### WORK INSTRUCTIONS
Reproduce every line of all the rows below, character for character, with nothing added, dropped, or altered.

### STORED ROWS
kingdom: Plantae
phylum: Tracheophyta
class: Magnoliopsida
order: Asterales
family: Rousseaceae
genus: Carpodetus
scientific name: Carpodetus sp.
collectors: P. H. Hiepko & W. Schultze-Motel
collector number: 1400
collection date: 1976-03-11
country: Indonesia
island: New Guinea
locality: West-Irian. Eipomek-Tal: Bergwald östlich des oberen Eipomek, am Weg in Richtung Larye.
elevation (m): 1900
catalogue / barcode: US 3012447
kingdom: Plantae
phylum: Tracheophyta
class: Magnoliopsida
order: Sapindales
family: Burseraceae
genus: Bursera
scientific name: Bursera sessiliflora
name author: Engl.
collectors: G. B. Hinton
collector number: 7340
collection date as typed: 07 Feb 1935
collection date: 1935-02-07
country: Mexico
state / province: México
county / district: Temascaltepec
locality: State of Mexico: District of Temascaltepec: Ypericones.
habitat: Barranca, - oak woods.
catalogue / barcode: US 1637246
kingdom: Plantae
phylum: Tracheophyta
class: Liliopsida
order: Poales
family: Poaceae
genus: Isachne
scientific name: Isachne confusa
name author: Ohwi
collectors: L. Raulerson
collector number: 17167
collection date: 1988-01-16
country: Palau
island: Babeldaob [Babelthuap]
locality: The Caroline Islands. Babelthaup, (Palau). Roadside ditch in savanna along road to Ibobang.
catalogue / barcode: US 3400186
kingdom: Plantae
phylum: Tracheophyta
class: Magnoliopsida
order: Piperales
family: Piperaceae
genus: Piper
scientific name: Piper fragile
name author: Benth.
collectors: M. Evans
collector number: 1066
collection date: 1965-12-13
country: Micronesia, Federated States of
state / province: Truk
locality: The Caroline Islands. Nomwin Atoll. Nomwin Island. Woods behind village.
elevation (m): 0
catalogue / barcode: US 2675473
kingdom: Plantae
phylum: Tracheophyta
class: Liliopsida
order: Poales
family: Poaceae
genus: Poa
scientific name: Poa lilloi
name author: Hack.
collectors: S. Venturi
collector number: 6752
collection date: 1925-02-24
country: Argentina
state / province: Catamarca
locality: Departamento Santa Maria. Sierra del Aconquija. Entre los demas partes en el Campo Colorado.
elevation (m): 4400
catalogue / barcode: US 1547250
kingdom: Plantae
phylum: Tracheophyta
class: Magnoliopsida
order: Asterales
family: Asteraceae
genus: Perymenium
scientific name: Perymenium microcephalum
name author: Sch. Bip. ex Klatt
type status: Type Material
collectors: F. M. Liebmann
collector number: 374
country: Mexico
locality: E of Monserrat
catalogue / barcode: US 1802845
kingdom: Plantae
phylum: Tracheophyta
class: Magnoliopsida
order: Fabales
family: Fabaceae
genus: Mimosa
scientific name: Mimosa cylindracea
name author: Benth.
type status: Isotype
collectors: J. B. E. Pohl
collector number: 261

### EXERCISE OUTPUT
kingdom: Plantae
phylum: Tracheophyta
class: Magnoliopsida
order: Asterales
family: Rousseaceae
genus: Carpodetus
scientific name: Carpodetus sp.
collectors: P. H. Hiepko & W. Schultze-Motel
collector number: 1400
collection date: 1976-03-11
country: Indonesia
island: New Guinea
locality: West-Irian. Eipomek-Tal: Bergwald östlich des oberen Eipomek, am Weg in Richtung Larye.
elevation (m): 1900
catalogue / barcode: US 3012447
kingdom: Plantae
phylum: Tracheophyta
class: Magnoliopsida
order: Sapindales
family: Burseraceae
genus: Bursera
scientific name: Bursera sessiliflora
name author: Engl.
collectors: G. B. Hinton
collector number: 7340
collection date as typed: 07 Feb 1935
collection date: 1935-02-07
country: Mexico
state / province: México
county / district: Temascaltepec
locality: State of Mexico: District of Temascaltepec: Ypericones.
habitat: Barranca, - oak woods.
catalogue / barcode: US 1637246
kingdom: Plantae
phylum: Tracheophyta
class: Liliopsida
order: Poales
family: Poaceae
genus: Isachne
scientific name: Isachne confusa
name author: Ohwi
collectors: L. Raulerson
collector number: 17167
collection date: 1988-01-16
country: Palau
island: Babeldaob [Babelthuap]
locality: The Caroline Islands. Babelthaup, (Palau). Roadside ditch in savanna along road to Ibobang.
catalogue / barcode: US 3400186
kingdom: Plantae
phylum: Tracheophyta
class: Magnoliopsida
order: Piperales
family: Piperaceae
genus: Piper
scientific name: Piper fragile
name author: Benth.
collectors: M. Evans
collector number: 1066
collection date: 1965-12-13
country: Micronesia, Federated States of
state / province: Truk
locality: The Caroline Islands. Nomwin Atoll. Nomwin Island. Woods behind village.
elevation (m): 0
catalogue / barcode: US 2675473
kingdom: Plantae
phylum: Tracheophyta
class: Liliopsida
order: Poales
family: Poaceae
genus: Poa
scientific name: Poa lilloi
name author: Hack.
collectors: S. Venturi
collector number: 6752
collection date: 1925-02-24
country: Argentina
state / province: Catamarca
locality: Departamento Santa Maria. Sierra del Aconquija. Entre los demas partes en el Campo Colorado.
elevation (m): 4400
catalogue / barcode: US 1547250
kingdom: Plantae
phylum: Tracheophyta
class: Magnoliopsida
order: Asterales
family: Asteraceae
genus: Perymenium
scientific name: Perymenium microcephalum
name author: Sch. Bip. ex Klatt
type status: Type Material
collectors: F. M. Liebmann
collector number: 374
country: Mexico
locality: E of Monserrat
catalogue / barcode: US 1802845
kingdom: Plantae
phylum: Tracheophyta
class: Magnoliopsida
order: Fabales
family: Fabaceae
genus: Mimosa
scientific name: Mimosa cylindracea
name author: Benth.
type status: Isotype
collectors: J. B. E. Pohl
collector number: 261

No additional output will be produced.